Labour redeployment($0.1b): A pilot to redeploy workers in the Tairawhiti region. If this is successful, it could be a model to better matches between unemployed and labour shortages.
This package is to blunt the recession we are falling into now. The Budget in May will contain further spending to pump prime the economy back to health. All subject to how the impact of the virus falls out over coming months.
The cost of doing nothing is huge
For any who quibble with the size of the package, here is some context.
The difference between say 20 percent and 30 percent infection rates is nearly 9000 deaths averted, or in heartless economist terms $42 billion.
Even at relatively low infection rates, the death toll could be as big as our biggest killers like heart disease or cancer.
How bad could it get?
We are in the greatest economic crisis in living memory.
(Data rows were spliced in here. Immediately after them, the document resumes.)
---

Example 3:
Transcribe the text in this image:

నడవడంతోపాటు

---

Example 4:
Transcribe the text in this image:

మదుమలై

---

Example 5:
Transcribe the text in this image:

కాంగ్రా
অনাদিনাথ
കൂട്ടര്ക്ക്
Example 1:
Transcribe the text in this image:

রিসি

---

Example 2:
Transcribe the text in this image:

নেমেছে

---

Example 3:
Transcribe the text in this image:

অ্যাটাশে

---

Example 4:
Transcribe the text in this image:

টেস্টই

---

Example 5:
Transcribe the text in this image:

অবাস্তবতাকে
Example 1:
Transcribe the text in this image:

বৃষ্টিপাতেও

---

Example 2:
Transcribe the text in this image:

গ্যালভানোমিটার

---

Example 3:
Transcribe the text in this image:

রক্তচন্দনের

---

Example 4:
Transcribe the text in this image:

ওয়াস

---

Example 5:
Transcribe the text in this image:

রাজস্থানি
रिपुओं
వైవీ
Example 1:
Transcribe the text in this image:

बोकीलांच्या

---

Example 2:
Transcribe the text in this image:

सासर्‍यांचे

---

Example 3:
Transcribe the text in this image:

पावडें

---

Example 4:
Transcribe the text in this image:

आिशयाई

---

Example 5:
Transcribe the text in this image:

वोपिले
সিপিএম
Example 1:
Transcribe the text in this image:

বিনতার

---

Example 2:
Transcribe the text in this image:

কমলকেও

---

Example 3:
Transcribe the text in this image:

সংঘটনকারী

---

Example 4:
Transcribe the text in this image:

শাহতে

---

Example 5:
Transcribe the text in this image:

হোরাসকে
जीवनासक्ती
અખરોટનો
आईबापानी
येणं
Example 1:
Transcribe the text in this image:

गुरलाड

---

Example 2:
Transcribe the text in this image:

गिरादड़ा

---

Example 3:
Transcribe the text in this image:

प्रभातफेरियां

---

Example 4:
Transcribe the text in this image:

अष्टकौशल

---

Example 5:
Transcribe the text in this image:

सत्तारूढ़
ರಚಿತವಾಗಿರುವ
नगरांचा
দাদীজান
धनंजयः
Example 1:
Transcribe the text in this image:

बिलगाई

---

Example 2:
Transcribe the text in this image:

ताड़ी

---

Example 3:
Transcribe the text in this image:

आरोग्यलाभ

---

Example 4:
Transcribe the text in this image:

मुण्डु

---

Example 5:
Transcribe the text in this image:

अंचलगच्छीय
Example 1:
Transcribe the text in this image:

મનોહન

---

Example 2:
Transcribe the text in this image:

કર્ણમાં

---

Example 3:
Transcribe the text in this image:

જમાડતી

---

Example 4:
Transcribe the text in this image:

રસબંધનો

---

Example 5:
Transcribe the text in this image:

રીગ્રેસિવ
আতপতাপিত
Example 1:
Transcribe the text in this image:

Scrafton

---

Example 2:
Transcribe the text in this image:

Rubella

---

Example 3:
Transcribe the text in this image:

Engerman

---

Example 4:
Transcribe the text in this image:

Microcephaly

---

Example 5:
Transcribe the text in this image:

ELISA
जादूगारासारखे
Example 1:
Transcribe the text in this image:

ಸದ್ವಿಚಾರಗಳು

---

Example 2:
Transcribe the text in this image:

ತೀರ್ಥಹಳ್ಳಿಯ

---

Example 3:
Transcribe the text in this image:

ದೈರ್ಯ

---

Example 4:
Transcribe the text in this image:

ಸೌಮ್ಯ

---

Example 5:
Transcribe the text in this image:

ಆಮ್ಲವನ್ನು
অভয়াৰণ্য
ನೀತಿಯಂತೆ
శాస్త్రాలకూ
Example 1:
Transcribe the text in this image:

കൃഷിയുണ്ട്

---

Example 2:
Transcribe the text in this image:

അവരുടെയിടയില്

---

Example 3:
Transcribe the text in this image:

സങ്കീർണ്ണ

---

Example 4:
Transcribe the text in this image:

But for some context, during the great depression, the unemployment rate peaked probably at 11 percent (the data is pretty poor in that period). During the Global Financial Crises, the unemployment rate rose to just over 6 percent. Even in the depths of a recession, or even a depression, a vast majority and jobs and businesses will survive.
As a rough reckoning:
a rise to 10 percent unemployment rate would mean 180,000 jobs lost (but 2.5 million still in work)
a rise to 6 percent unemployment rate like the GFC would mean about 80,000 jobs lost (but 2.6 million still in work).
There are a lot of unknowns. Our economy is largely about service sector jobs, which are ultimately about people interactions. The effort to slow down the virus is to reduce face to face, which could have a larger impact on the economy than previous cycles.
The power of collective effort
The nation is looking to the government for collective effort to protect the public health and socialise the private costs to lost livelihoods and business. This is as it should be - that's why we live in a democracy and believe in (varying degrees of) collectivism. We have the capacity through low levels of government debt, quantitative easing from the RBNZ and ability to tax future growth.
But in good times we forget that.
A myopic focus on reducing taxes and spending, which go on to reduce the capability of our public institutions is accepted. They are never called cuts, rather creatively titled things like a 'sinking lid'. They have real consequences.
For example, between 2006 and today, the number of ICU beds with ventilators (which we will need for severely ill patients of COVID-19) has increased from 172 to 176, a rise of 2 percent versus a population growth of 18 percent. The number of beds has fallen from 41 per million to 36.
The COVID-19 fiscal package tries to find that balance.
It increases the capacity in the health sector to deal with the pandemic, a huge effort to avert job losses and business failure, provides more money for those who need it most and will spend it, and the size of the package shows they understand the severity of the challenge and their mettle to rise to it.
Much work lies ahead, but New Zealand has made a better fist of it than other countries.
Shamubeel Eaqub is an economist and commentator.